So previously we talked about choosing the right regulator to suit you, and we briefly mentioned dive computers. In this blog, we are going to look a little more in-depth into how to pick the right dive computer for you.
Everyone knows how to plan a dive – right? Remember those funny little blue and white cards, with lots of numbers in lots of squares from your Open Water course? The Dive tables are brilliant for us to understand the concept of maximum bottom times and nitrogen absorption over a certain period of time, but unless you are taking them on each and every dive and combining that with using some sort of bottom timing device, are you really USING them, or simply know what they do? Well dive computers are essentially dive tables, but ones that do most of the hard work for you. An added benefit of the computer being it stays with you on the dive, every meter of it, so you have a personalised multilevel image of you dive, rather than the more linear one of the table.
It is important to remember however, that dive computers should never replace your tables. They should be used in conjunction with each other; the tables as a backup in case of computer failure.
Most divers, when thinking about making a first investment in to their own dive gear think about mask and snorkel, and computer. These are all lightweight, easy to pack and the things that are most personal to us (an ill-fitting mask is a nightmare – we will be making a video blog about how to get this right – watch this space!).
So, what should we look out for?
There are 2 basic computer types: Wrist mounted and gauge mounted.
The gauge mounted type connects to the console on your regulator high pressure hose.
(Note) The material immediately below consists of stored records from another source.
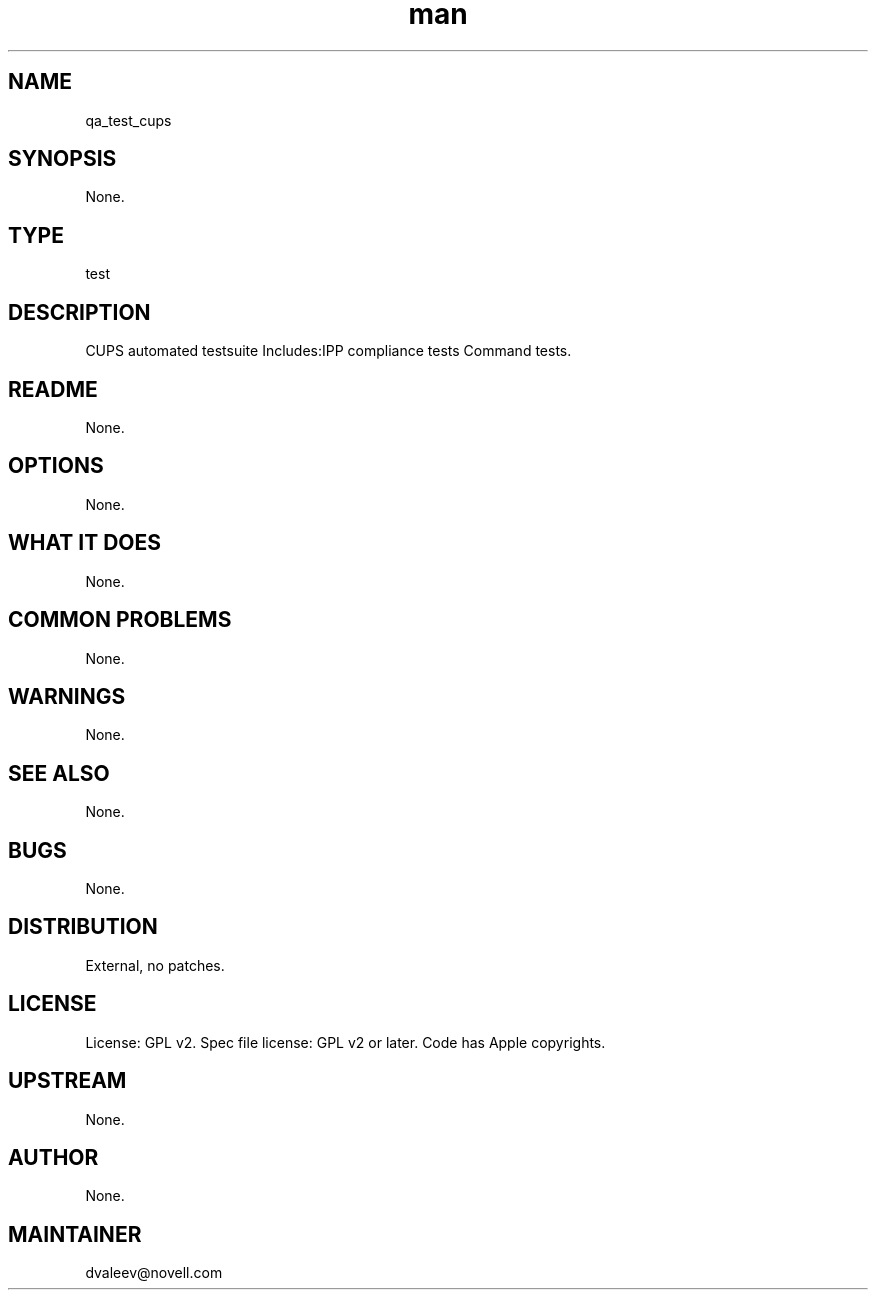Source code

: ." Manpage for qa_test_cups.
." Contact David Mulder <dmulder@novell.com> to correct errors or typos.
.TH man 8 "11 Jul 2011" "1.0" "qa_test_cups man page"
.SH NAME
qa_test_cups
.SH SYNOPSIS
None.
.SH TYPE
test
.SH DESCRIPTION
CUPS automated testsuite Includes:IPP compliance tests Command tests.
.SH README
None.
.SH OPTIONS
None.
.SH WHAT IT DOES
None.
.SH COMMON PROBLEMS
None.
.SH WARNINGS
None.
.SH SEE ALSO
None.
.SH BUGS
None.
.SH DISTRIBUTION
External, no patches.
.SH LICENSE
License: GPL v2. Spec file license: GPL v2 or later. Code has Apple copyrights.
.SH UPSTREAM
None.
.SH AUTHOR
None.
.SH MAINTAINER
dvaleev@novell.com
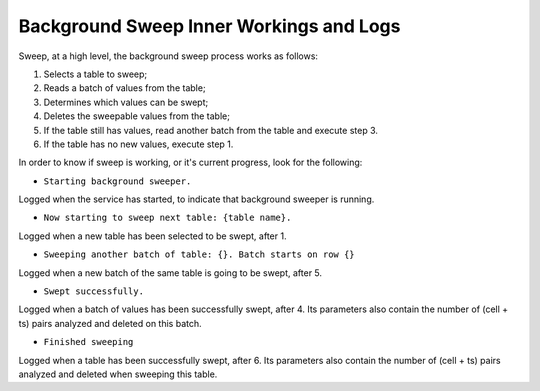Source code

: .. _sweep-logs:

Background Sweep Inner Workings and Logs
========================================

Sweep, at a high level, the background sweep process works as follows:

1. Selects a table to sweep;
2. Reads a batch of values from the table;
3. Determines which values can be swept;
4. Deletes the sweepable values from the table;
5. If the table still has values, read another batch from the table and execute step 3.
6. If the table has no new values, execute step 1.

In order to know if sweep is working, or it's current progress, look for the following:

- ``Starting background sweeper.``

Logged when the service has started, to indicate that background sweeper is running.

- ``Now starting to sweep next table: {table name}.``

Logged when a new table has been selected to be swept, after 1.

- ``Sweeping another batch of table: {}. Batch starts on row {}``

Logged when a new batch of the same table is going to be swept, after 5.

- ``Swept successfully.``

Logged when a batch of values has been successfully swept, after 4. Its parameters also contain the number of
(cell + ts) pairs analyzed and deleted on this batch.

- ``Finished sweeping``

Logged when a table has been successfully swept, after 6. Its parameters also contain the number of (cell + ts) pairs
analyzed and deleted when sweeping this table.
The wrist mounted goes (surprise surprise) on your wrist!
The type that will be best for you will depend on personal preference, but also if you have already have a regulator which could take an integrated computer or not.
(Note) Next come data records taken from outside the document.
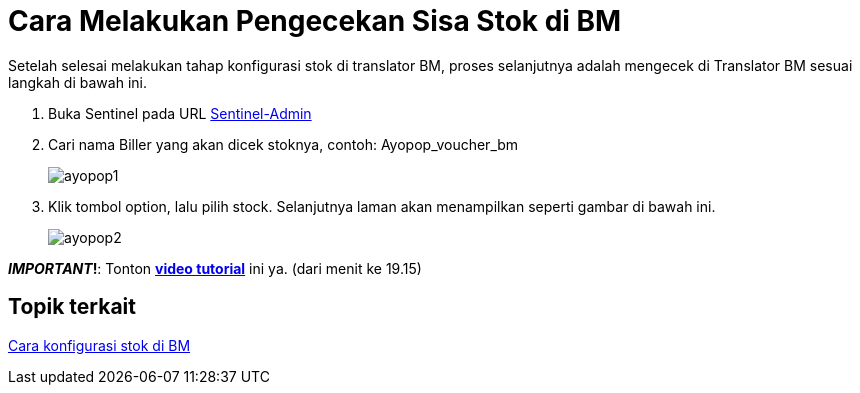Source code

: = Cara Melakukan Pengecekan Sisa Stok di BM

Setelah selesai melakukan tahap konfigurasi stok di translator BM, proses selanjutnya adalah mengecek di Translator BM sesuai langkah di bawah ini.

1. Buka Sentinel pada URL https://horven-web.sumpahpalapa.com/login?ref=%2Fbiller[Sentinel-Admin] 
2. Cari nama Biller yang akan dicek stoknya, contoh: Ayopop_voucher_bm 
+
image:../images-ints-e-learning/ayopop1.png[align="center"]
3. Klik tombol option, lalu pilih stock. Selanjutnya laman akan menampilkan seperti gambar di bawah ini.
+
image:../images-ints-e-learning/ayopop2.png[align="center"]

**_IMPORTANT_!**: Tonton https://drive.google.com/file/d/1jvA2ILolUJs5ZelXWhiJE1iTa3d1rPv0/view[**video tutorial**] ini ya. (dari menit ke 19.15)

== *Topik terkait*

link:../Cara-Konfigurasi-Stok-di-BM.adoc[Cara konfigurasi stok di BM]
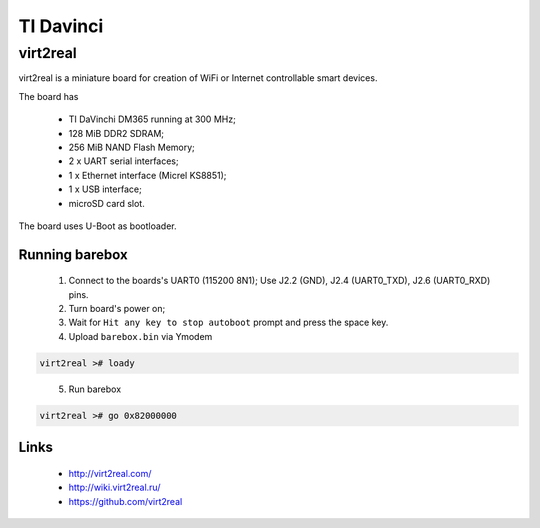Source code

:TI Davinci
==========

virt2real
---------

virt2real is a miniature board for creation of WiFi
or Internet controllable smart devices.

The board has

  * TI DaVinchi DM365 running at 300 MHz;
  * 128 MiB DDR2 SDRAM;
  * 256 MiB NAND Flash Memory;
  * 2 x UART serial interfaces;
  * 1 x Ethernet interface (Micrel KS8851);
  * 1 x USB interface;
  * microSD card slot.

The board uses U-Boot as bootloader.


Running barebox
^^^^^^^^^^^^^^^

  1. Connect to the boards's UART0 (115200 8N1);
     Use J2.2 (GND), J2.4 (UART0_TXD), J2.6 (UART0_RXD) pins.

  2. Turn board's power on;

  3. Wait for ``Hit any key to stop autoboot`` prompt and press the space key.

  4. Upload ``barebox.bin`` via Ymodem

.. code-block:: none

    virt2real ># loady
..

  5. Run barebox

.. code-block:: none

    virt2real ># go 0x82000000
..


Links
^^^^^

  * http://virt2real.com/
  * http://wiki.virt2real.ru/
  * https://github.com/virt2real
Wrist mounted computers come in a couple of styles – ones that look more like the classic watch, or ones that are slightly larger, often these larger wrist mounted ones can also be console mounted too. When you are looking at these options, think about how easy they are to read, and that you will be able to see in lower visibility.
Watch style computers tend to be very popular as they can be worn away from diving as well, whereas the more clunky ones are not exactly the next big fashion statement! However the larger the computer, obviously the easier it is to see!
Another thing which may help you make your decision, is how you want to use the computer. Are you an Enriched Air Nitrox Diver? If so, you will be looking to have nitrox compatibility on your computer. If you are planning to do some Freediving, or Technical Diving, will your computer allow for these things too?
Another feature which some people love is air-integration, this means that your tank air pressure information is sent wirelessly to your computer via a transmitter on your tank. This eliminates the need for an SPG on your console, making it more streamlined, however, as a backup in case of failure, many people still chose to keep their SPG too.
Take the time to do your research and think about the future when you are choosing your dive computer. You may not be a technical diver, or freediver now, but may well be in the future. You want a computer that can grow with you, and that gives you the most for your money.